Rachel T. Cox

Ph.D.

Department of Primary Appointment:
School of Medicine
Biochemistry
Title
Associate Professor (Tenured)
Location: Uniformed Services University of the Health Sciences, Bethesda, MD
Research Interests:
Mechanisms governing mitochondrial function in vivo
Office Phone

Education

B.A. in Biology, University of Pennsylvania, Philadelphia, PA
Ph.D. in Genetics and Molecular Biology, University of North Carolina - Chapel Hill, Chapel Hill, NC
Postdoctoral Fellow, Department of Embryology, Carnegie Institute for Science, Baltimore, MD

Biography

Dr. Cox obtained her Ph.D. from the Curriculum in Genetics and Molecular Biology at University of North Carolina – Chapel Hill in 1992. She carried out her thesis work in the laboratory of Dr. Mark Peifer where she used the model organism Drosophila melanogaster to uncover how the highly conserved protein Armadillo/beta-catenin functions in cell-cell adhesion and cell signaling during development. After a year as a postdoctoral fellow in the Peifer lab, she went on to do a postdoctoral fellowship in the laboratory of Dr. Alan Spradling in the Department of Embryology, Carnegie Institute for Science in Baltimore, MD. There, she began studying the molecular mechanisms governing mitochondrial movement and function during Drosophila oogenesis. In 2008, Dr. Cox obtained an independent tenure track position at Uniformed Services University in the Department of Biochemistry and Molecular Biology where she continues her research on mitochondrial function and quality control during development and disease.

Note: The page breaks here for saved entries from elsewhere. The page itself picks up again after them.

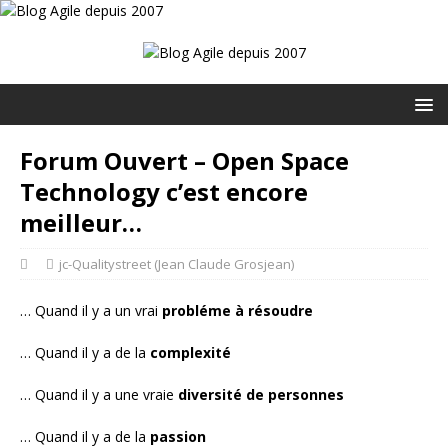
Forum Ouvert – Open Space
Technology c’est encore
meilleur…
jc-Qualitystreet (Jean Claude Grosjean)
… Quand il y a un vrai
probléme à résoudre
… Quand il y a de la
complexité
… Quand il y a une vraie
diversité de personnes
… Quand il y a de la
passion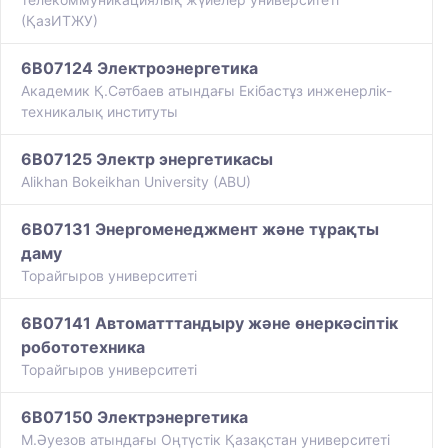
(ҚазИТЖУ)
6B07124 Электроэнергетика
Академик Қ.Сәтбаев атындағы Екібастұз инженерлік-
техникалық институты
6B07125 Электр энергетикасы
Alikhan Bokeikhan University (ABU)
6B07131 Энергоменеджмент және тұрақты
даму
Торайгыров университеті
6B07141 Автоматттандыру және өнеркәсіптік
робототехника
Торайгыров университеті
6B07150 Электрэнергетика
М.Әуезов атындағы Оңтүстік Қазақстан университеті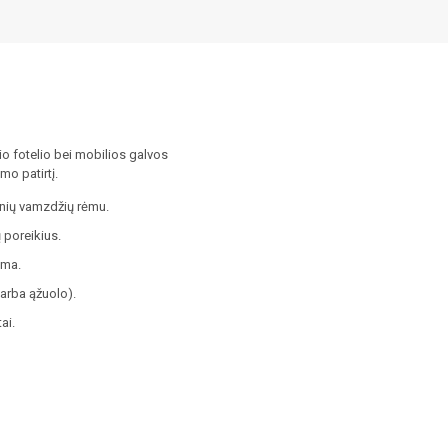
io fotelio bei mobilios galvos
mo patirtį.
inių vamzdžių rėmu.
ų poreikius.
ama.
arba ąžuolo).
ai.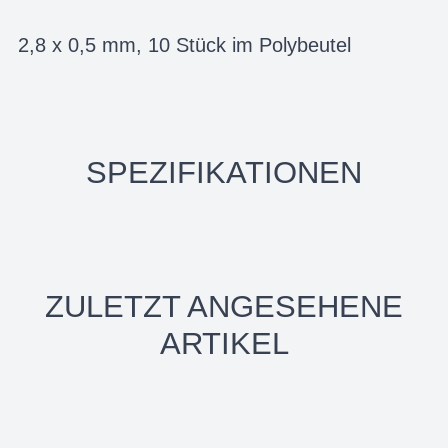
2,8 x 0,5 mm, 10 Stück im Polybeutel
SPEZIFIKATIONEN
ZULETZT ANGESEHENE
ARTIKEL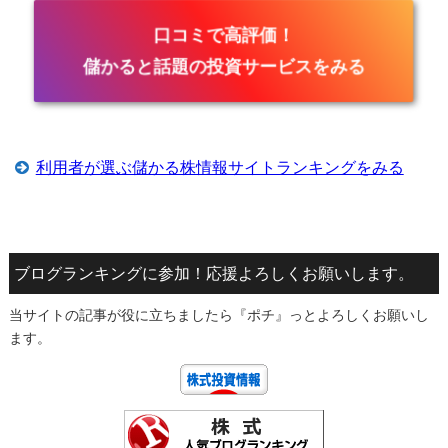
口コミで高評価！
儲かると話題の投資サービスをみる
利用者が選ぶ儲かる株情報サイトランキングをみる
ブログランキングに参加！応援よろしくお願いします。
当サイトの記事が役に立ちましたら『ポチ』っとよろしくお願いし
ます。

Career Highlights: Positions, Projects, Deployements, Awards and Additional Publications

Helen Hay Whitney Postdoctoral Research Fellowship, 1999-2002

Hébert School of Medicine Faculty Impact Award, 2015

Hébert School of Medicine Faculty Impact Award, 2017

Outstanding Biomedical Educator Award, 2018

Representative Bibliography

Saoji, M., and Cox, R. T., Mitochondrial RNase P complex in animals: mt:tRNA processing and links to disease. In RNA Metabolism in Mitochondria; Cruz-Reyes, J. and Gray, M. W., Editors; Springer-Verlag Berlin Heidelberg: Berlin, Germany, 2018; in press.

Sen, A. and Cox, R. T., Fly Models of Human Diseases: Drosophila as a Model for Understanding Human Mitochondrial Mutations and Disease. In: Leslie Pick, editor, Current Topics in Developmental Biology, Vol. 121, Burlington: Academic Press, 2017, pp. 1-27

Sen, A., Karasik, A., Shanmuganathan, A., Mirkovic, E., Koutmos, M., and Cox, R.T. (2016) Loss of the mitochondrial protein-only Ribonuclease P complex causes aberrant tRNA processing and lethality in Drosophila. Nucleic Acids Research 44(13):6409-6422

Sen, A. and Cox R. T. (2016) Clueless is a conserved ribonucleoprotein that binds the ribosome at the mitochondrial outer membrane. Biology Open 5(2):195-203. paper featured with cover image

Sen, A., Kalvakuri, S., Bodmer, R. and Cox R. T. (2015) Clueless, a protein required for mitochondrial function, interacts with the PINK1-Parkin complex. Disease Models & Mechanisms 8(6): 577-589. paper featured with cover image

Sen, A., Damm, V. T., and Cox R. T. (2013) Drosophila clueless is highly expressed in larval neuroblasts, affects mitochondrial localization and suppresses mitochondrial oxidative damage. PLoSONE. 8(1): e54283.

Cox, R. T. and Spradling, A. C. (2009) clueless, a conserved Drosophila gene required for mitochondrial subcellular localization, genetically interacts with parkin. Disease Models & Mechanisms 2(9/10): 490-499.